Sellers sell where buyers go. Unfortunately, Amazon today represents a very-very large portion of online sales. And if you don't sell there, you lose. And convenience (I think? I don't think it is a place to find a best price anymore) looks like it takes over concerns over small business.


Maybe so but the customer is king and if more customers move away then maybe sellers will move as well.


You can bet sellers will move where customers go. Unfortunately, that is not happening, and if anything, during that virus time, Amazon appears to increase its positions (another interesting topic to discuss, btw).


Can you even speak to Amazon on the phone?


In theory - yes, in practice, you speak with someone who has no authority and appears to be there solely for the purposes to be not helpful enough for seller to give up. Only once I was able to reach someone who was able to make a decision (which was made quickly, but I doubt I can repeat that when I need it again)

EDIT: also when escalating (because their first layer of reps defense can not resolve the issue) and requesting a call, I got a very specific "we do not have capacity to call you".

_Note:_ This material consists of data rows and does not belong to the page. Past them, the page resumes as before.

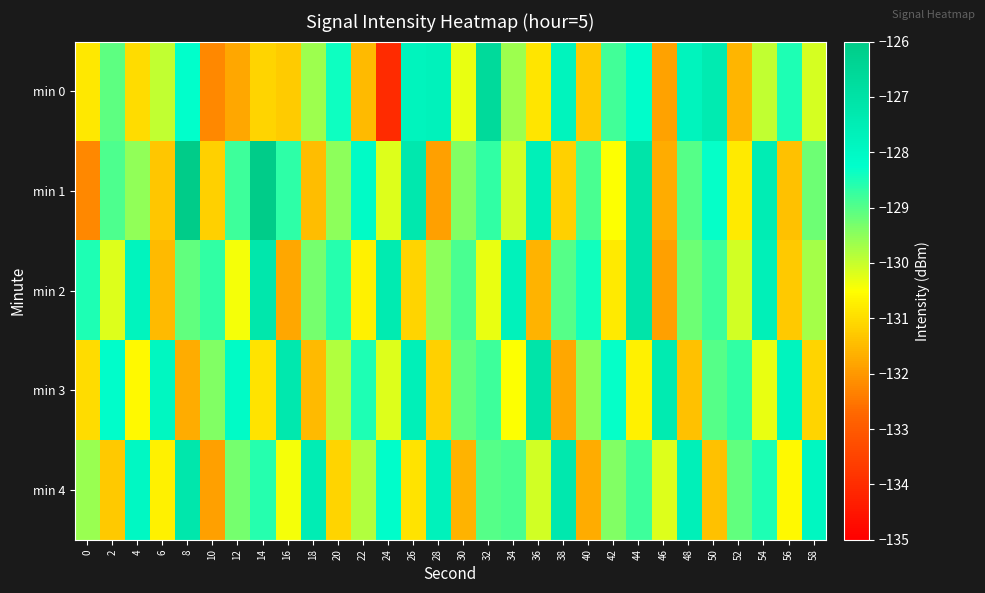

How many distinct data groups are displayed?

5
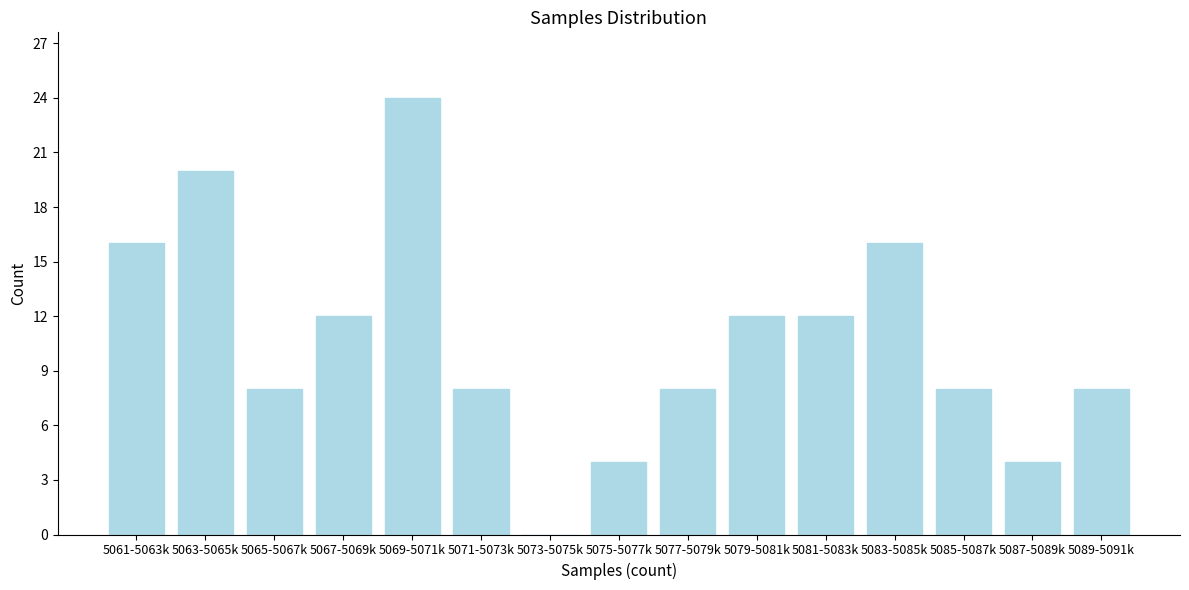

Reading left to right, what are all the values shown in this chart?

5061-5063k=16	5063-5065k=20	5065-5067k=8	5067-5069k=12	5069-5071k=24	5071-5073k=8	5073-5075k=0	5075-5077k=4	5077-5079k=8	5079-5081k=12	5081-5083k=12	5083-5085k=16	5085-5087k=8	5087-5089k=4	5089-5091k=8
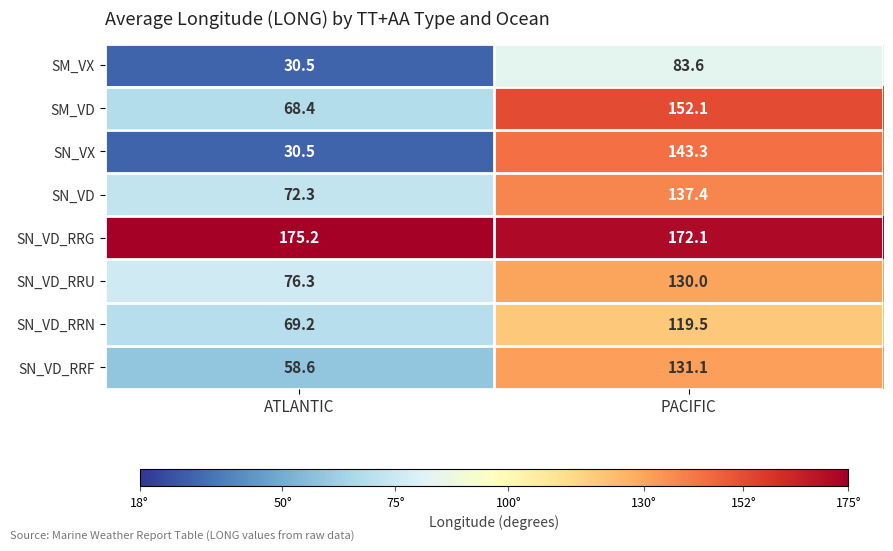

What is the minimum value shown in the chart?

30.5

All the FAANGT's desperately need MORE competition


They'll get it as that acronym grows longer...


Ha! FAANGTY


Wait, this merchant sells $1MM/month and his business has no LOC (line of credit)? No lawyers? Something's not right here.


The OP explains in the thread that their lawyer is already involved. I would guess that very few businesses in retail can float 100% of their costs with no income for weeks/months.


$1M/month with low margins won’t get you a $4.5m LOC in the best of times let alone a pandemic.


I am pretty sure they have LOC. I am also pretty sure that said LOC can be easily exceeded in a situations as the one originally described.